Here's a Fantasy Baseball Mailbag question that just came in. I haven't talked too much about Barry Bonds yet this year, but I absolutely love him, especially when combined with a good OF to play on his off days.

Steve writes:
"Hey there,
Ive been reading your blog for a couple weeks now and I think you do a very good job & I respect your opinion. That being said, I am looking for some advice. I am semi-new to fantasy baseball, second season, and am starting to spend some serious time on my team. I drafted Barry Bonds very late in the draft and am thus far very impressed with what he has done for me but I fear that after he breaks the record he is going to fall off. I was looking at trading him but found that all of my friends in my league have personal problems with Mr. Bonds and don't want him on their team no matter what kind of numbers he puts up. What would you do in this situation?"

I responded:
"Hey Steve,
I also drafted Barry Bonds late all of my drafts and have been reaping the rewards. In your situation, I would simply sit tight with Bonds. While he certainly wants the record, I doubt he will stop putting up numbers once he gets it. The Giants are only three back in the NL West, and I bet he also wants to win a World Series. He is still 11 HRs away from breaking the record, and even if he quits baseball the day after he hits #756 you'd still get 22 HRs out of him for the year. Not bad for a late round pick.

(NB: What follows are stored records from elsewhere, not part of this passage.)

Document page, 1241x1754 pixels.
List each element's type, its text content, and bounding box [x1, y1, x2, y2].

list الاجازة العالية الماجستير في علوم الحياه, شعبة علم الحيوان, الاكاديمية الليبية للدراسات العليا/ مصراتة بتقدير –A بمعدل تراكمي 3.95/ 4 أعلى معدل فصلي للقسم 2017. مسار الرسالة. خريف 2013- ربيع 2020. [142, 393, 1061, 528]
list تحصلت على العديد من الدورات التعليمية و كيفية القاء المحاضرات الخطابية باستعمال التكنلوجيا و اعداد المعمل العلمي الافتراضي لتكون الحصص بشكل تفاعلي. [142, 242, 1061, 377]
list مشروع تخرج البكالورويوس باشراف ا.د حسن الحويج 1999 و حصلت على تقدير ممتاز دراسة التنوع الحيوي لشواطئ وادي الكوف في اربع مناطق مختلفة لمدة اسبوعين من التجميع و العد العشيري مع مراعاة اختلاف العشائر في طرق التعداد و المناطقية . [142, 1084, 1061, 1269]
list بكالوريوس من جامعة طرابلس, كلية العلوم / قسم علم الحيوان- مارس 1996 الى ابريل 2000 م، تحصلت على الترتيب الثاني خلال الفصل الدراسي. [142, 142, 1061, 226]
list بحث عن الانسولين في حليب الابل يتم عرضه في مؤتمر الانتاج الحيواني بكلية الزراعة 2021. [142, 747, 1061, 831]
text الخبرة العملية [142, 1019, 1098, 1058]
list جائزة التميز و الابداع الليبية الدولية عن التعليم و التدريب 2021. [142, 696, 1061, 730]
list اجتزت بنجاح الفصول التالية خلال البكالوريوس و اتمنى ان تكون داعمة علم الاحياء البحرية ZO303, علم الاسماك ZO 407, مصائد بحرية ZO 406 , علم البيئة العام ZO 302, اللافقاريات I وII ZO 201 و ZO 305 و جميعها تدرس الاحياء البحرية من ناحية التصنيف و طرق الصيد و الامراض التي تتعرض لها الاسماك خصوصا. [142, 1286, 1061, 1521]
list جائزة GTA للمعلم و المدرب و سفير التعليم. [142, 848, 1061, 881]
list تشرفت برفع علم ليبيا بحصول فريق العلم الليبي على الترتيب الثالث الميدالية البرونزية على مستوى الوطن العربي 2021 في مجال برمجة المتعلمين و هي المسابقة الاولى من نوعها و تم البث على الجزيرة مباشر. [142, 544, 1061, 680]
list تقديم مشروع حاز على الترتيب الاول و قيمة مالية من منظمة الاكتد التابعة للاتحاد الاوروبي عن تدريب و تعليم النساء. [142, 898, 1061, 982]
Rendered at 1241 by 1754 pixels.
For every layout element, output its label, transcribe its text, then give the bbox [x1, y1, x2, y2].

I fully expect him to continue hitting for Contact and Power, though. His HRs have been rockets, and I wouldn't be surprised if he gets 35 or 40 this year. Hang onto Bonds (I will be in my leagues), and make a note of each player in your league that won't touch Bonds because of the issues surrounding him. In future drafts, target similar players once more information comes out in later rounds. You have to leave emotions and personal feelings out of Fantasy Baseball in order to be successful. Take advantage of this."


I know that there are mixed feelings about Barry Bonds, but regardless of his issues, the fact is he can produce for your Fantasy Baseball Team. In order to win, this is all that can matter. When you let personal feelings or team allegiances or anything like that get in the way, it becomes much more difficult to win a competitive Fantasy Baseball League.

1 comment:

rob said...

Barry and his big head want 800 HRs. He won't stop after the record. He won't stop until 800 and 3000 hits.